Now that we are actually married (for 3 months) things have become much worse. She makes snide comments about my cooking “Wow, you made this all by yourself??” “Ever since he moved in with you he’s gotten fat!” He’s actually lost 25 lbs because of the healthy food I feed him instead of the frozen food he was getting at his parents’ house!! She loves to make snide comments about me! She calls and talks to him for sometimes more than a half hour, when I ask what she wanted my husband says “She just called to tell me she loves and misses me…” EW! I mean come on! I get that he doesn’t live there anymore and she misses him, but do you need to call at least twice a week with these calls?!? She really loves to put on the guilt-trip both on the phone and when we stop by for a visit. No matter how long we stay it is not good enough for her, and when we go to leave she says things like “You never stay long anymore!” “Why do you have to leave? Stay here and I will cook for you!” “I guess I’m a second class citizen now to you guys…” “I never see you anymore, don’t you love me?!” It makes going over to her house unbearable because eventually we leave and then get the guilt trip!
When she calls (he answers and talks in front of me) my husband has started noticing that she asks “How are you? How are the dogs?” and then “forgets” to ask about me, I mentioned this to him and he agreed that it was really rude and he was angry about it. I asked him to please talk to her, because pretending I don’t exist is not going to make our relationship healthy. He said he would…and then “forgot”.
In the past he has had to confront his brother about his brothers bad behaviour towards me, and I think he just doesn’t want to talk to his mom. His mom gets her way with the family, they all cave and let her win arguments, and this is just how it has always been but I’m not going to accept that! She’s not my mom, but besides that, she should not get away with her bad behaviour! I keep telling the husband that “If this were my mom I would have taken care of it a long time ago!” and it’s true! If anyone said or acted negatively towards my husband they would be dealing with me!

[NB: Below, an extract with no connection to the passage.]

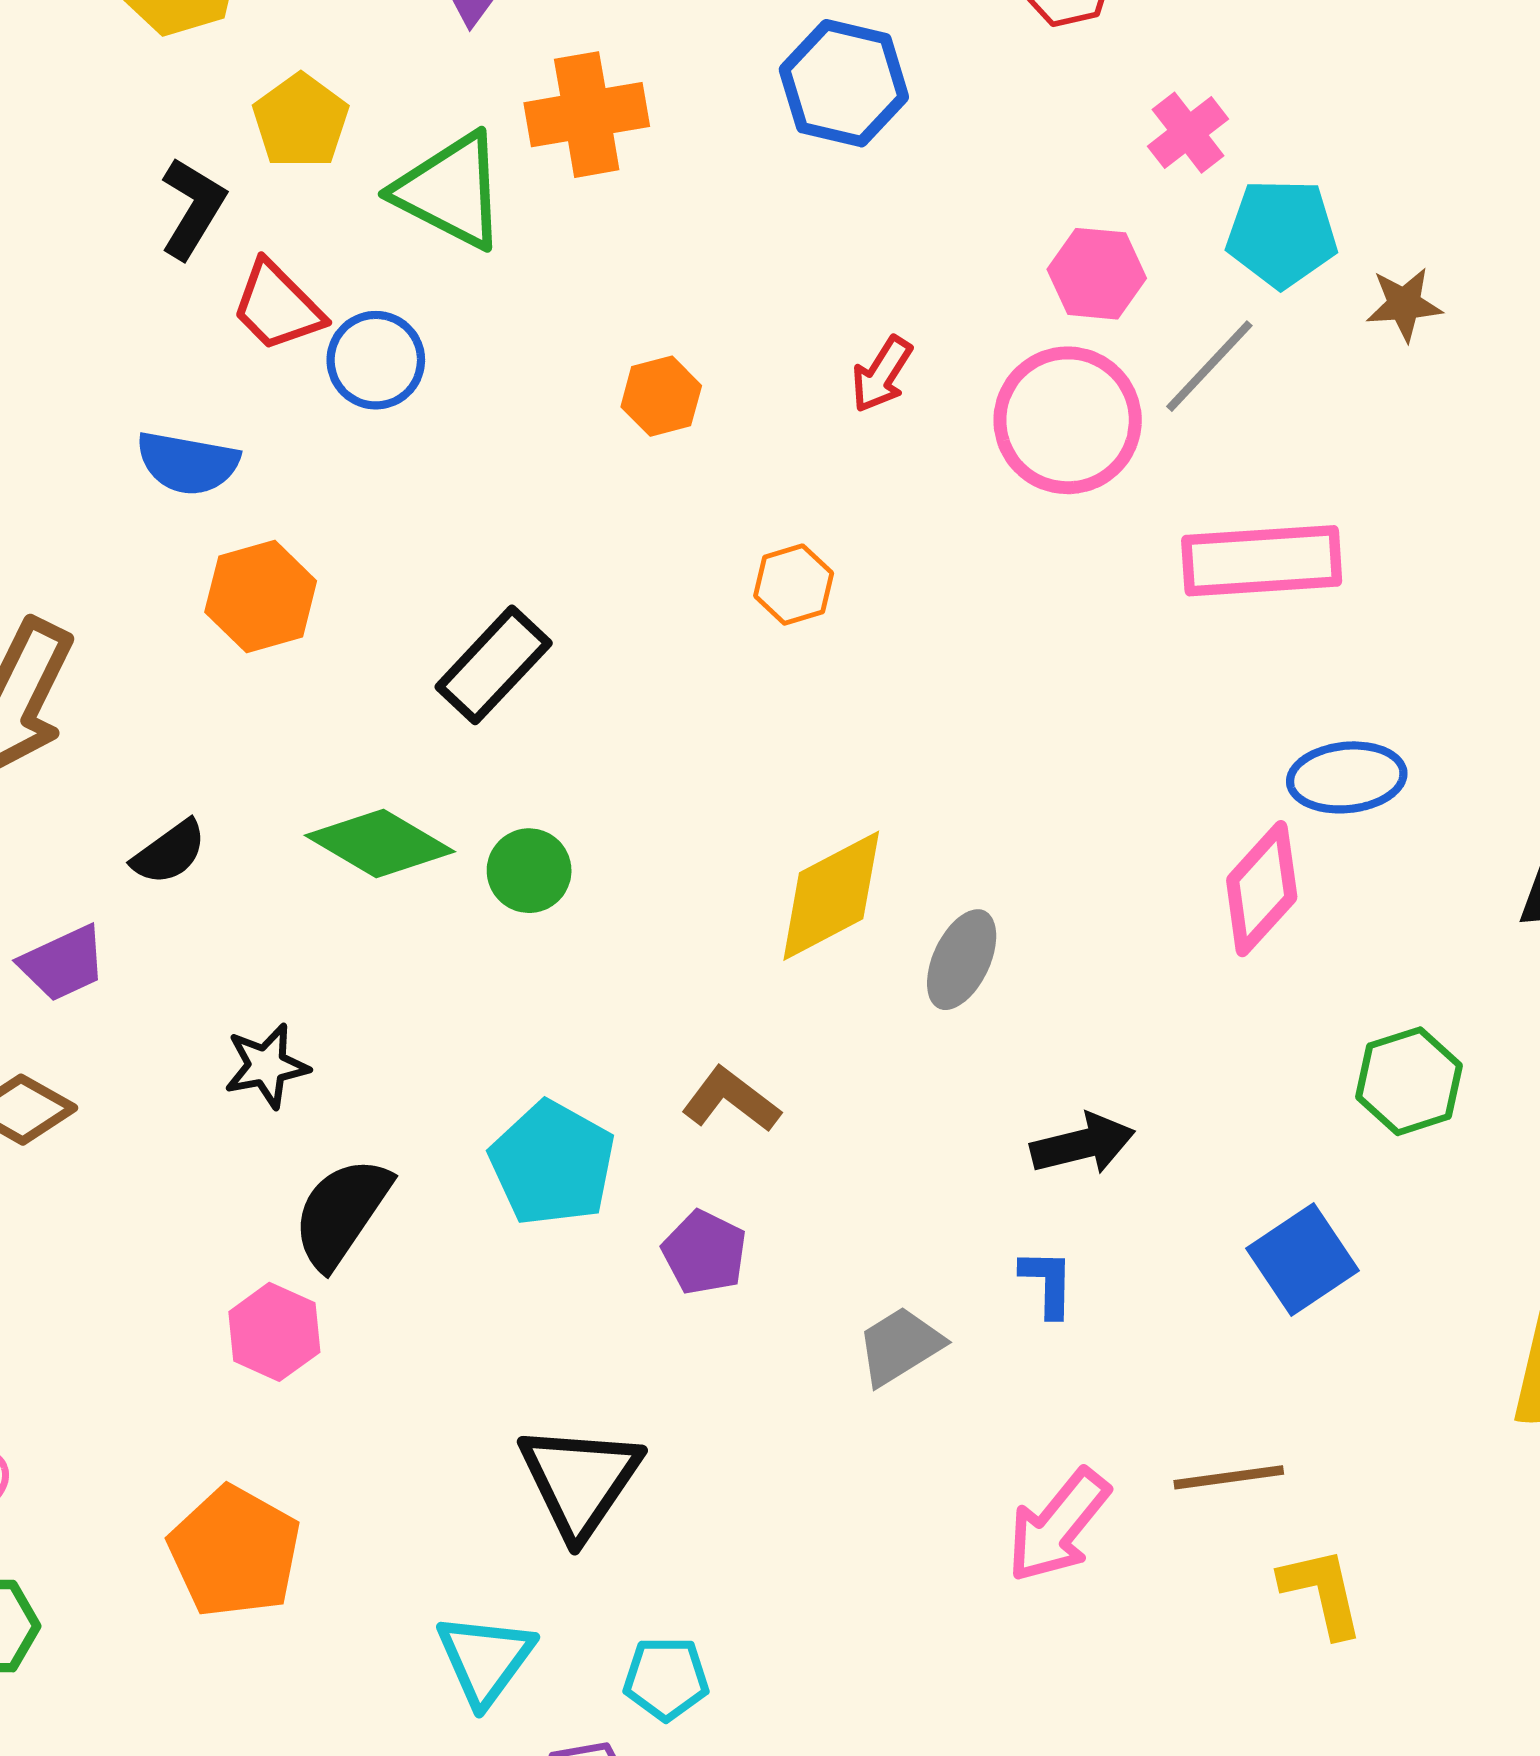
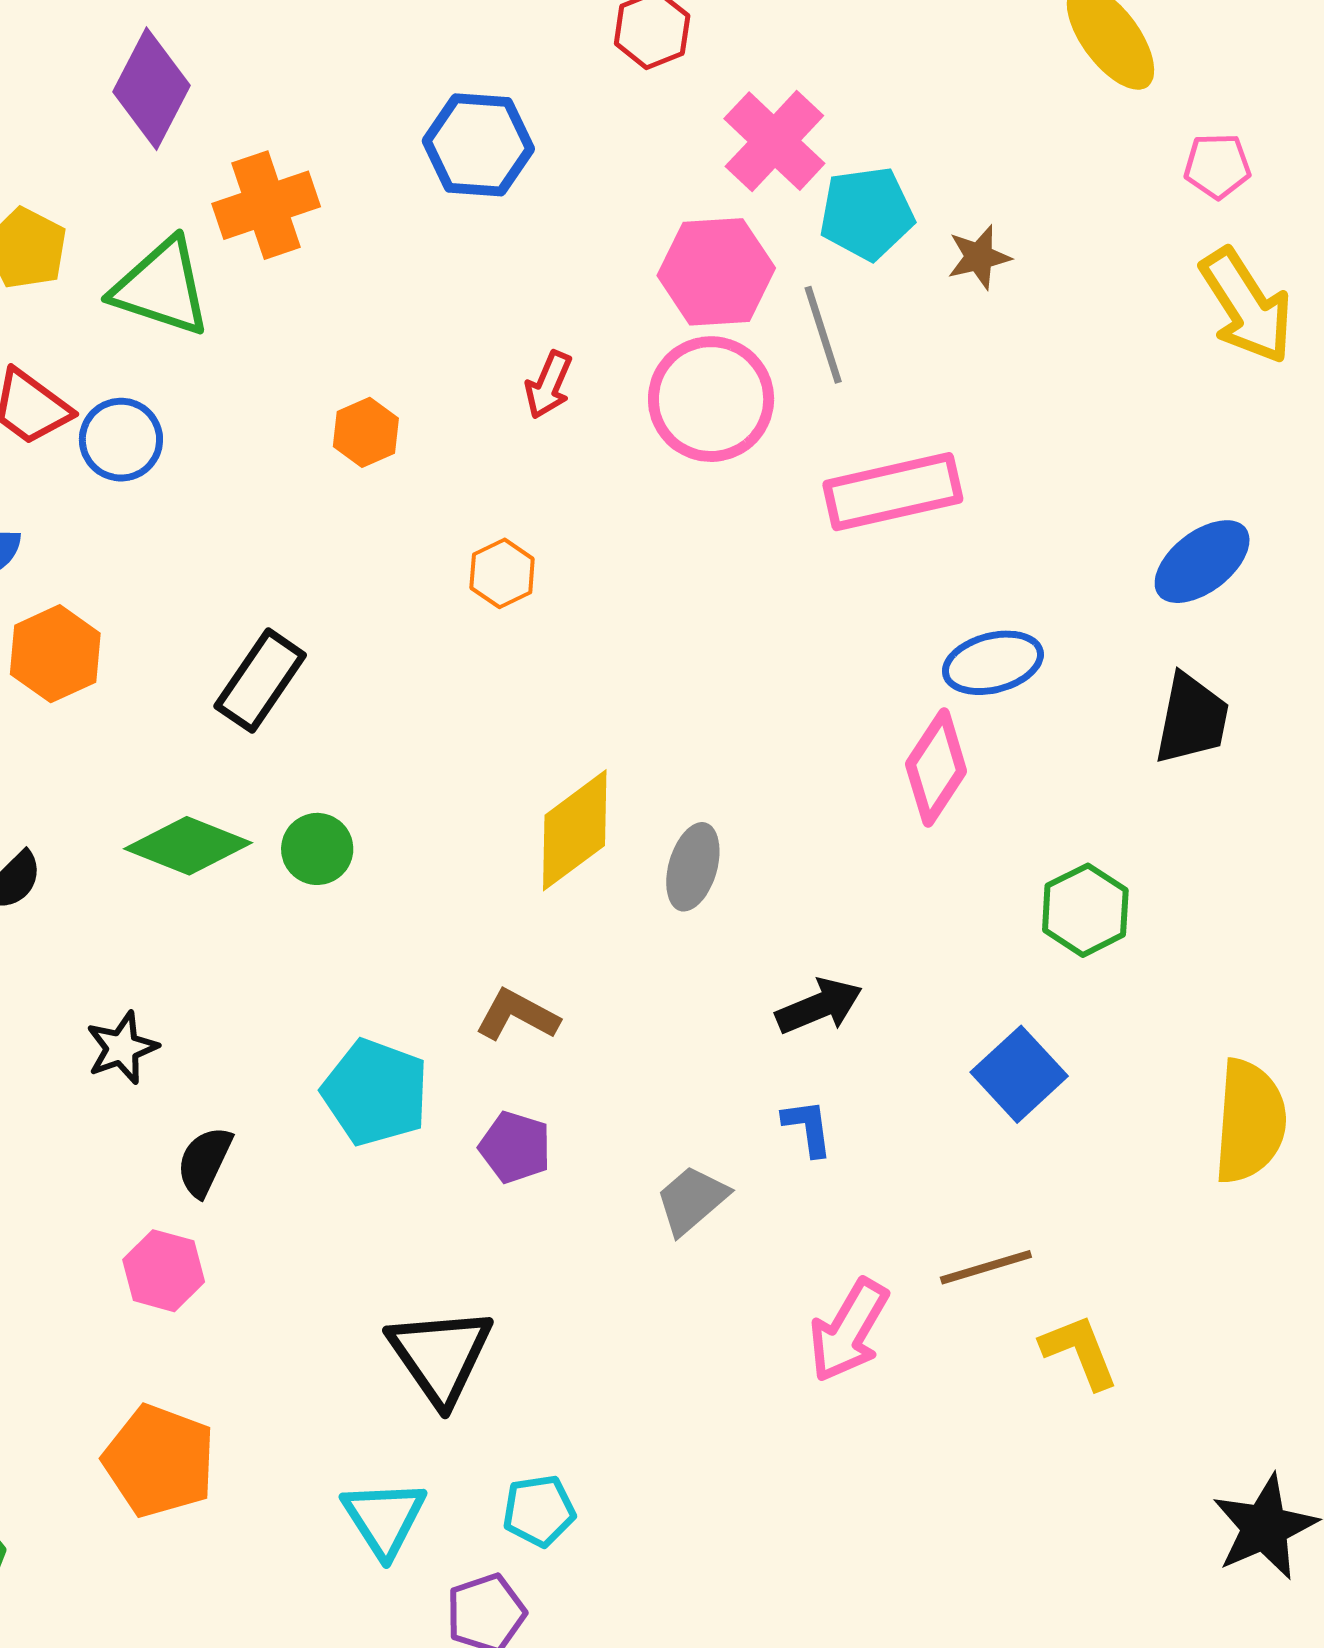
pink cross: (1188, 133) -> (774, 141), size x1.5
pink hexagon: (1097, 274) -> (716, 272), size x1.4
gray line: (1209, 366) -> (823, 335), turned -52
black semicircle: (341, 1213) -> (204, 1161), size x0.7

My husband is the “baby” and I’m just not sure if he doesn’t want to confront her because she’s his mom. He always has had this people-pleasing skill, one I usually value, but now it seems like he would rather please his mom by not saying anything. I feel like he is taking her side by not acknowledging her bad behaviour to her.
When she calls now I can’t help but feel sick to my stomach. I HATE spending time with her, and try to avoid it at all costs. The thought of her just makes me want to cry or scream!
I’m not sure how much longer I can put up with her guilt, her ignoring me, the comments…I feel so alone and helpless and it is making me resent my husband because I feel like he should be DOING something about it! I don’t understand how if you love someone, how could you let someone else hurt them and then not do anything??
Any HELPFUL thoughts would be appreciated.